**What you are asked to do**. An exact copy of the records below is required, and it must contain no pictures.
"""
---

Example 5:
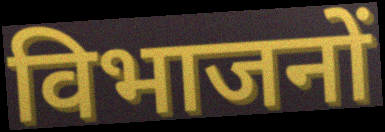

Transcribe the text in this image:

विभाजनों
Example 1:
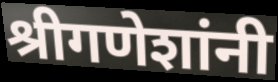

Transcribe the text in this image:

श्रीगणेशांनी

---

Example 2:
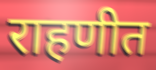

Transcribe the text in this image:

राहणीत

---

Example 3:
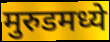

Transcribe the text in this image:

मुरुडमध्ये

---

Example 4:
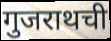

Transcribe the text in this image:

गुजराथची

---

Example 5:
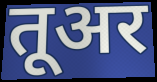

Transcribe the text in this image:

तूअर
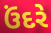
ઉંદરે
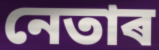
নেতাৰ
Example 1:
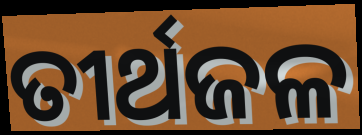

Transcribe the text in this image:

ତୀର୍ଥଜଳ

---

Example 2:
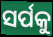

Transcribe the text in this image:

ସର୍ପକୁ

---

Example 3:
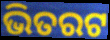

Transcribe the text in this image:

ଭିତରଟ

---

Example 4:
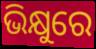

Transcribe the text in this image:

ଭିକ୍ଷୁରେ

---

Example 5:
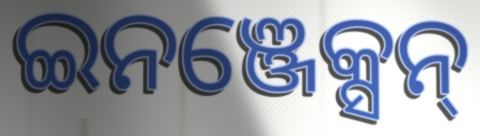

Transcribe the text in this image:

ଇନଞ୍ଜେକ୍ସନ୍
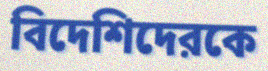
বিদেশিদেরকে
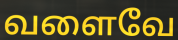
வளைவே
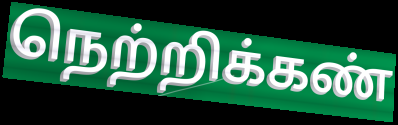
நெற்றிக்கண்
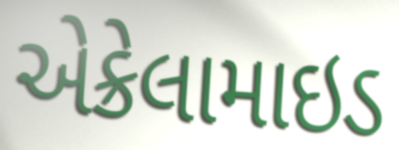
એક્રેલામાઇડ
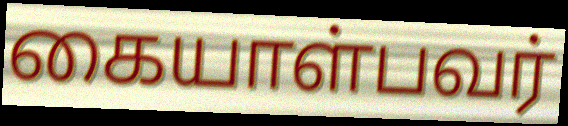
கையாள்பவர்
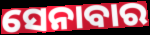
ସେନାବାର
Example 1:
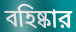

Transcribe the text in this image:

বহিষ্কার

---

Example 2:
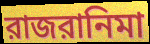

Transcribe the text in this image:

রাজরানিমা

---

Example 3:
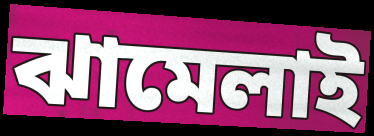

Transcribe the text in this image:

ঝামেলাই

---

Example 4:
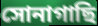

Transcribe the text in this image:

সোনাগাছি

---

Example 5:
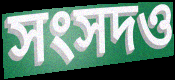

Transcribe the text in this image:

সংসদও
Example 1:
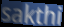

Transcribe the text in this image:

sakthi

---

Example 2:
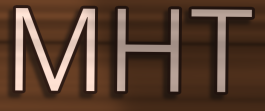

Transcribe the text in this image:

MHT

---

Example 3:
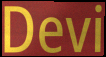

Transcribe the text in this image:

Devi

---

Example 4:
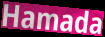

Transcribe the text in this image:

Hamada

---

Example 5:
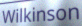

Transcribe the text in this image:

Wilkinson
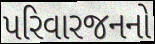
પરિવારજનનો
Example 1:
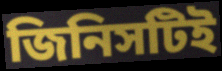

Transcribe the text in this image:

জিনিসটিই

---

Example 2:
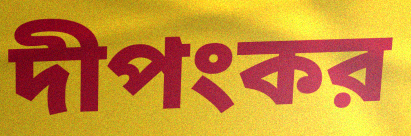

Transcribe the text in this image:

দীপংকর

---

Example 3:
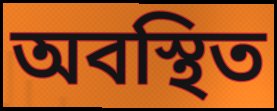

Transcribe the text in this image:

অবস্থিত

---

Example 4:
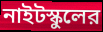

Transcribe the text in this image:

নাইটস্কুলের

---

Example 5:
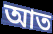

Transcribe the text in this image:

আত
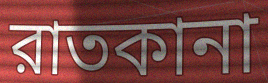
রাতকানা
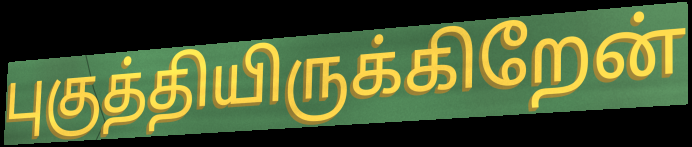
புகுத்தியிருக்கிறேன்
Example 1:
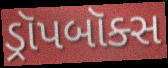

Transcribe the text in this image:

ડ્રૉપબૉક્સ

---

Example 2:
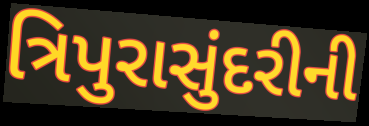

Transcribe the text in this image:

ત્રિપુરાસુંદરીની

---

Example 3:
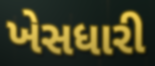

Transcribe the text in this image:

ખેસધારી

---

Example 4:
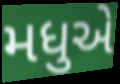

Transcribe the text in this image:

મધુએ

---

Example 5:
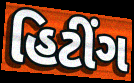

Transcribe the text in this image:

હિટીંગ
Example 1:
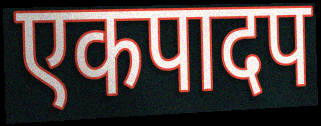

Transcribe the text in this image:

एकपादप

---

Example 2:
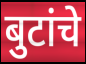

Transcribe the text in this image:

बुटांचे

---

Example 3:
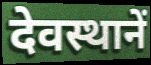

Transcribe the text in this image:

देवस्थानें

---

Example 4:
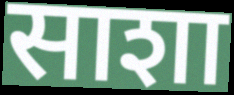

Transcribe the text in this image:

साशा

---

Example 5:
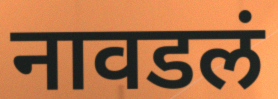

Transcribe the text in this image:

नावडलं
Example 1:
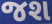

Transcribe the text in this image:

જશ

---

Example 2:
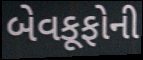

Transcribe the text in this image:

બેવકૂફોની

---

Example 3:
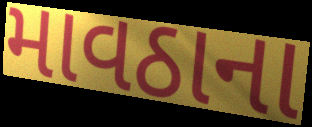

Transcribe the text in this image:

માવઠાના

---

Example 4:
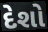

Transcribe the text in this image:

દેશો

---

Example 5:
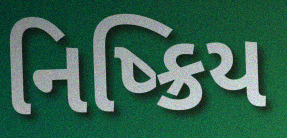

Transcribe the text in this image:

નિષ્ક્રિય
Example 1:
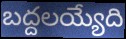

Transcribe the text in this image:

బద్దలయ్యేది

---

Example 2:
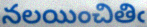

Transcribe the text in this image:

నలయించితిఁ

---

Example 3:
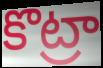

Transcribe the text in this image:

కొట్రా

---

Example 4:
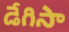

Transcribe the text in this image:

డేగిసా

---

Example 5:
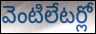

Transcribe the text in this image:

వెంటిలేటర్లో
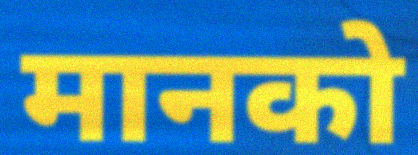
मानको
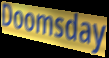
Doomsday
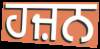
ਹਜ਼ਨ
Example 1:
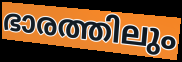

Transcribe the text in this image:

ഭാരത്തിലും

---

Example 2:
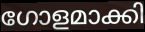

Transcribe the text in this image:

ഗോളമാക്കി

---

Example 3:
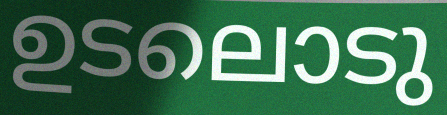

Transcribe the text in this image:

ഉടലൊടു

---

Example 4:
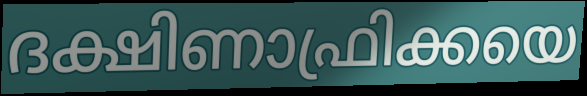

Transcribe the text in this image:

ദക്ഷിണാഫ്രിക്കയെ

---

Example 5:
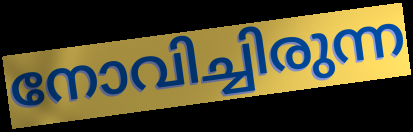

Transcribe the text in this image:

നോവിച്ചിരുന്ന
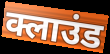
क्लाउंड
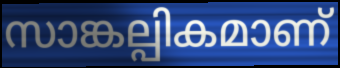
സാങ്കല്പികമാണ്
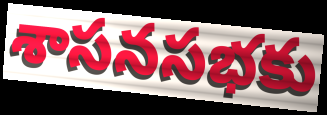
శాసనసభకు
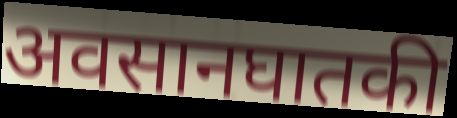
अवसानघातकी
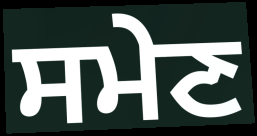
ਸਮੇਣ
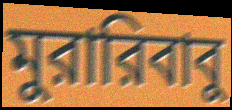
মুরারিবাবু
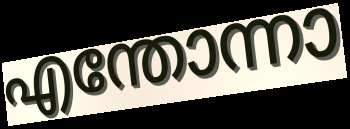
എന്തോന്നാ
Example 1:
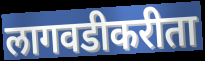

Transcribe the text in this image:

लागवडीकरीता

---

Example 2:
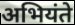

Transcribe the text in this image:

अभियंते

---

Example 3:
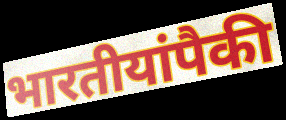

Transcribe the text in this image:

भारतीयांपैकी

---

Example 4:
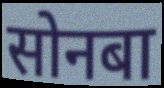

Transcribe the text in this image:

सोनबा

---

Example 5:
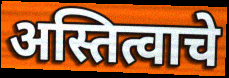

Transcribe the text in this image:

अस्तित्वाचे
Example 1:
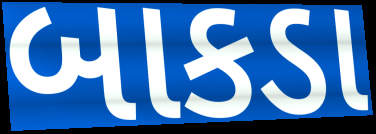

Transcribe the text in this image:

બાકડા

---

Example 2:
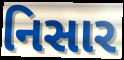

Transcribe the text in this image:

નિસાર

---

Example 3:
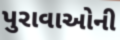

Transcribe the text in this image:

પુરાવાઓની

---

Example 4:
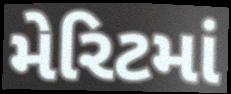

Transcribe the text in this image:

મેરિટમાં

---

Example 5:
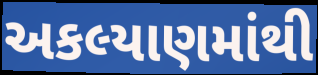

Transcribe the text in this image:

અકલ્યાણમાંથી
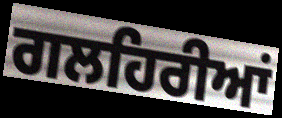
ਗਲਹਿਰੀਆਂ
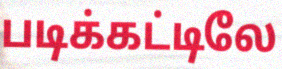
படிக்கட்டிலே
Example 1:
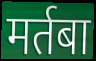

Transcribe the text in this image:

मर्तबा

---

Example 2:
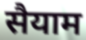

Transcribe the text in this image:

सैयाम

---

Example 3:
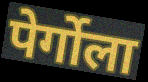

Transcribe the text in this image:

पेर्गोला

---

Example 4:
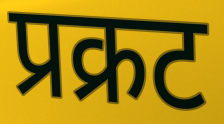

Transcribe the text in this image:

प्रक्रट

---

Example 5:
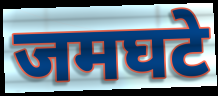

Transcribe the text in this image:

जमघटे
"""
**Answer to the exercise**.
---

Example 5:

Transcribe the text in this image:

विभाजनों
Example 1:

Transcribe the text in this image:

श्रीगणेशांनी

---

Example 2:

Transcribe the text in this image:

राहणीत

---

Example 3:

Transcribe the text in this image:

मुरुडमध्ये

---

Example 4:

Transcribe the text in this image:

गुजराथची

---

Example 5:

Transcribe the text in this image:

तूअर
ઉંદરે
নেতাৰ
Example 1:

Transcribe the text in this image:

ତୀର୍ଥଜଳ

---

Example 2:

Transcribe the text in this image:

ସର୍ପକୁ

---

Example 3:

Transcribe the text in this image:

ଭିତରଟ

---

Example 4:

Transcribe the text in this image:

ଭିକ୍ଷୁରେ

---

Example 5:

Transcribe the text in this image:

ଇନଞ୍ଜେକ୍ସନ୍
বিদেশিদেরকে
வளைவே
நெற்றிக்கண்
એક્રેલામાઇડ
கையாள்பவர்
ସେନାବାର
Example 1:

Transcribe the text in this image:

বহিষ্কার

---

Example 2:

Transcribe the text in this image:

রাজরানিমা

---

Example 3:

Transcribe the text in this image:

ঝামেলাই

---

Example 4:

Transcribe the text in this image:

সোনাগাছি

---

Example 5:

Transcribe the text in this image:

সংসদও
Example 1:

Transcribe the text in this image:

sakthi

---

Example 2:

Transcribe the text in this image:

MHT

---

Example 3:

Transcribe the text in this image:

Devi

---

Example 4:

Transcribe the text in this image:

Hamada

---

Example 5:

Transcribe the text in this image:

Wilkinson
પરિવારજનનો
Example 1:

Transcribe the text in this image:

জিনিসটিই

---

Example 2:

Transcribe the text in this image:

দীপংকর

---

Example 3:

Transcribe the text in this image:

অবস্থিত

---

Example 4:

Transcribe the text in this image:

নাইটস্কুলের

---

Example 5:

Transcribe the text in this image:

আত
রাতকানা
புகுத்தியிருக்கிறேன்
Example 1:

Transcribe the text in this image:

ડ્રૉપબૉક્સ

---

Example 2:

Transcribe the text in this image:

ત્રિપુરાસુંદરીની

---

Example 3:

Transcribe the text in this image:

ખેસધારી

---

Example 4:

Transcribe the text in this image:

મધુએ

---

Example 5:

Transcribe the text in this image:

હિટીંગ
Example 1:

Transcribe the text in this image:

एकपादप

---

Example 2:

Transcribe the text in this image:

बुटांचे

---

Example 3:

Transcribe the text in this image:

देवस्थानें

---

Example 4:

Transcribe the text in this image:

साशा

---

Example 5:

Transcribe the text in this image:

नावडलं
Example 1:

Transcribe the text in this image:

જશ

---

Example 2:

Transcribe the text in this image:

બેવકૂફોની

---

Example 3:

Transcribe the text in this image:

માવઠાના

---

Example 4:

Transcribe the text in this image:

દેશો

---

Example 5:

Transcribe the text in this image:

નિષ્ક્રિય
Example 1:

Transcribe the text in this image:

బద్దలయ్యేది

---

Example 2:

Transcribe the text in this image:

నలయించితిఁ

---

Example 3:

Transcribe the text in this image:

కొట్రా

---

Example 4:

Transcribe the text in this image:

డేగిసా

---

Example 5:

Transcribe the text in this image:

వెంటిలేటర్లో
मानको
Doomsday
ਹਜ਼ਨ
Example 1:

Transcribe the text in this image:

ഭാരത്തിലും

---

Example 2:

Transcribe the text in this image:

ഗോളമാക്കി

---

Example 3:

Transcribe the text in this image:

ഉടലൊടു

---

Example 4:

Transcribe the text in this image:

ദക്ഷിണാഫ്രിക്കയെ

---

Example 5:

Transcribe the text in this image:

നോവിച്ചിരുന്ന
क्लाउंड
സാങ്കല്പികമാണ്
శాసనసభకు
अवसानघातकी
ਸਮੇਣ
মুরারিবাবু
എന്തോന്നാ
Example 1:

Transcribe the text in this image:

लागवडीकरीता

---

Example 2:

Transcribe the text in this image:

अभियंते

---

Example 3:

Transcribe the text in this image:

भारतीयांपैकी

---

Example 4:

Transcribe the text in this image:

सोनबा

---

Example 5:

Transcribe the text in this image:

अस्तित्वाचे
Example 1:

Transcribe the text in this image:

બાકડા

---

Example 2:

Transcribe the text in this image:

નિસાર

---

Example 3:

Transcribe the text in this image:

પુરાવાઓની

---

Example 4:

Transcribe the text in this image:

મેરિટમાં

---

Example 5:

Transcribe the text in this image:

અકલ્યાણમાંથી
ਗਲਹਿਰੀਆਂ
படிக்கட்டிலே
Example 1:

Transcribe the text in this image:

मर्तबा

---

Example 2:

Transcribe the text in this image:

सैयाम

---

Example 3:

Transcribe the text in this image:

पेर्गोला

---

Example 4:

Transcribe the text in this image:

प्रक्रट

---

Example 5:

Transcribe the text in this image:

जमघटे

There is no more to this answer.